Centrate - Ritual

Trop, c’est trop ! Trop de nouvelles formations Thrash sortent leur premier album sans pour autant proposer une nouvelle interprétation du mot « Thrash ». Thrash ‘Till Death ou pas, nous sommes en 2017 et le mouvement qui a connu un renouveau dans les années 2000 continue de faire émule au sein de la communauté Metal. De nouveaux groupes ne cessent de voir le jour et parmi eux, les jeunes allemands de Centrate qui nous livrent leur album des débuts, Ritual, peu de temps après leur EP, Tiger Force. Mais avions-nous vraiment besoin d’un nouveau groupe de Thrash aujourd’hui en 2017 ? 

Centrate sort donc son premier album, l'opus de la vérité qui validera une fois pour toutes la pérennité d’une telle entreprise… C’est aussi celui qui nous dira si le groupe pourra tenir sur la durée. Bref le groupe n’a pas droit à l’erreur car, avouez-le, on se désespère déjà à l’idée d’écouter encore et encore le même album de Thrash Metal aussi bon soit-il. 

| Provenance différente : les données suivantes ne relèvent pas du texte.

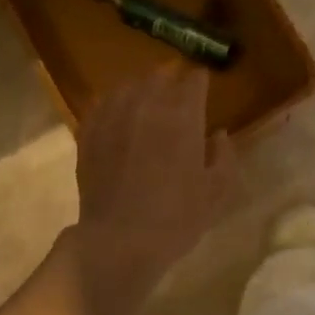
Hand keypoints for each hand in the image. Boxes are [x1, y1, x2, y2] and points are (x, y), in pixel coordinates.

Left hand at [72, 67, 237, 314]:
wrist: (120, 241)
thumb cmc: (177, 218)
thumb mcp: (217, 193)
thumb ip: (224, 157)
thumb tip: (218, 135)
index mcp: (183, 116)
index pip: (195, 80)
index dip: (201, 81)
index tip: (204, 86)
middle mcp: (147, 105)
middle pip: (160, 74)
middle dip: (172, 77)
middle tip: (177, 88)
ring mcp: (113, 116)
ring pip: (129, 84)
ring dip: (142, 87)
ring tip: (147, 98)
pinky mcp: (89, 131)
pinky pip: (102, 103)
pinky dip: (114, 103)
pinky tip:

On enclenche le disque avec « Voodoo », un titre ambiant aux allures primates qui finit par se révéler plus dynamique au fil des mesures. Le tempo s’accélère et les cris du frontman surgissent de nulle part. Aidé d’une voix typiquement Thrash, Niki s’amuse varier les intonations tout le long du morceau. Sa voix ne cesse de jongler entre tonalités Thrash dans l’âme et cris un peu plus Death par moments. Y’a pas à dire, nous revenons au fondamentaux du genre. Back to 1986, comme si rien ne s’était passé entre temps.

Tous les morceaux sont de très bonne facture. Leurs structures sont efficaces et vont à l’essentiel… C’est surtout l’excellente quatrième piste « Soul Collector » qui fait mouche. Mais rien ne semble nous apporter du neuf… Certes, c’est solide, mais jamais le groupe ne prend de risques. Cette plage, « Soul Collector », en est bien la preuve formelle : un chant à la Tankard, un gimming à la Exodus… On ne va pas vous faire liste !

Pourtant, bien que la nouveauté ne réponde jamais à l’appel, la formation a fait de son mieux pour se renouveler, et ce, à chaque morceau. Centrate a essayé de créer une rupture entre les morceaux afin que les titres se distinguent les uns des autres. « Old Mans Table » et « Kill Till Death », les pistes les moins Thrash de l’album soulève l'idée que l’on peut faire du Thrash tout en variant les approches. Quand « Old Mans Table » se distingue de par ses intonations plus Hard Rock dans l’âme, l’autre, lui, est clairement plus lourd, assez proche d’un titre de Slayer et met en exergue un groupe qui puise dans ses influences tantôt plus graves pour sortir du lot. 

Satanée production ! Sortez les casseroles ! Le groupe n’a pas voulu faire dans la démonstration et ce, jusqu’au bout ! La production assez sommaire ne soulève pas le charme de certaines pistes, et c’est bien dommage. Elle défigure même quelques-unes d’entre elles en leur incorporant sans le vouloir des petits effets Punk. Dommage, la batterie aurait pu gagner en profondeur.  

Nous ne sommes pas pleinement convaincus par cet album bien qu’il soulève toutefois un énorme potentiel « live ». Peut-être que la captation studio a stérilisé des morceaux typiquement conçus pour être joués sur scène. Quoi qu’il en soit, nous ne le saurons jamais sauf si Centrate décide de poser ses flight-cases dans la région.